Negli ultimi due mesi, il prezzo del diesel ha registrato un aumento significativo, passando da una media di 1,676 a 2,005 euro al litro, con un incremento di quasi il 20%. Questo dato è stato fornito dall’Ufficio studi della Cgia di Mestre, che ha evidenziato come, nonostante il taglio di 20 centesimi sulle accise introdotto dal governo il 19 marzo, l’autotrasporto merci ha subito un extra costo di circa 1,5 miliardi di euro a causa della guerra in Iran.

Il Nord Italia, dove si concentra gran parte della produzione industriale, ha visto una domanda di trasporto più elevata, consentendo agli autotrasportatori di ottenere tariffe più alte, comprese tra 1,40 e 1,70 euro al chilometro. Tuttavia, nel Sud, le tariffe medie scendono tra 1,10 e 1,40 euro al chilometro, con un aumento dei viaggi senza carico, poiché molti camion tornano vuoti.

Nel 2024, il trasporto su strada in Italia si conferma orientato al mercato interno, con il 97,6% dei flussi di merci che avviene all’interno del Paese. L’Istat riporta che sono state movimentate poco più di un miliardo di tonnellate di merci.

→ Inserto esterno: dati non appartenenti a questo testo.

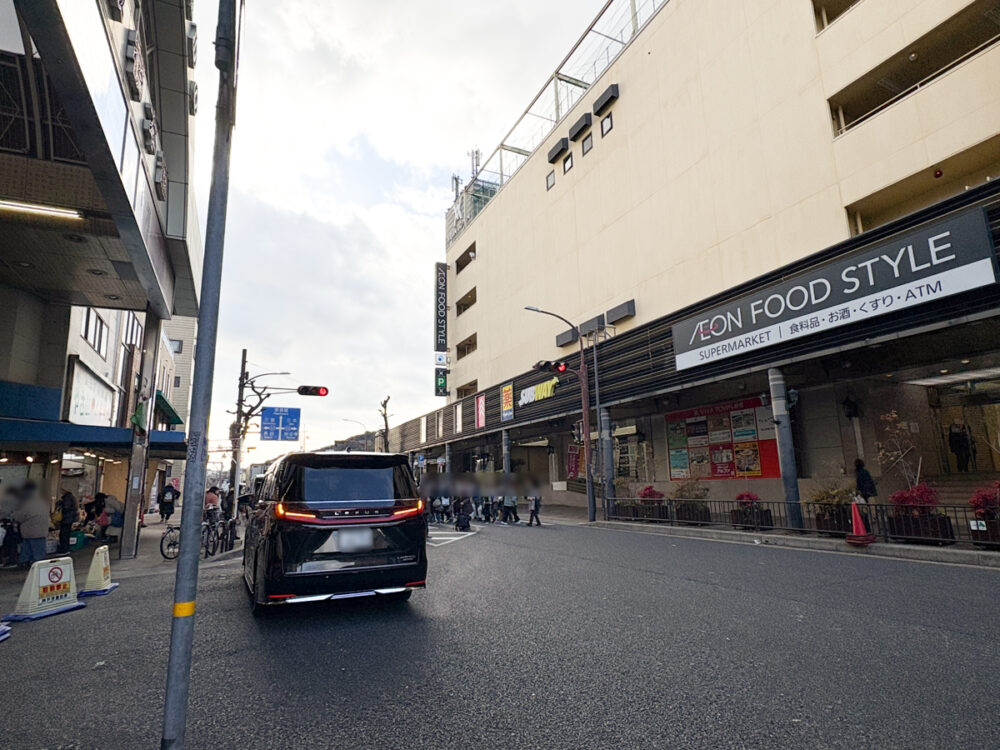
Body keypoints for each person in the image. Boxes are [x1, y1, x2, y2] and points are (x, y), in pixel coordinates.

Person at [13, 482, 50, 567]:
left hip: (31, 530)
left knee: (29, 548)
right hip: (41, 530)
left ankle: (28, 563)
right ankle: (33, 563)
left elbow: (19, 516)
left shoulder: (26, 502)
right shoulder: (41, 501)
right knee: (37, 549)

La Cgia sottolinea anche i problemi di liquidità che affliggono il settore. I costi operativi, come gasolio e pedaggi, devono essere sostenuti immediatamente, mentre i tempi di incasso delle fatture possono arrivare fino a 120 giorni. Questa situazione costringe gli autotrasportatori a scegliere tra coprire le spese operative o rinunciare a nuove commesse, rischiando di compromettere la sostenibilità delle loro imprese.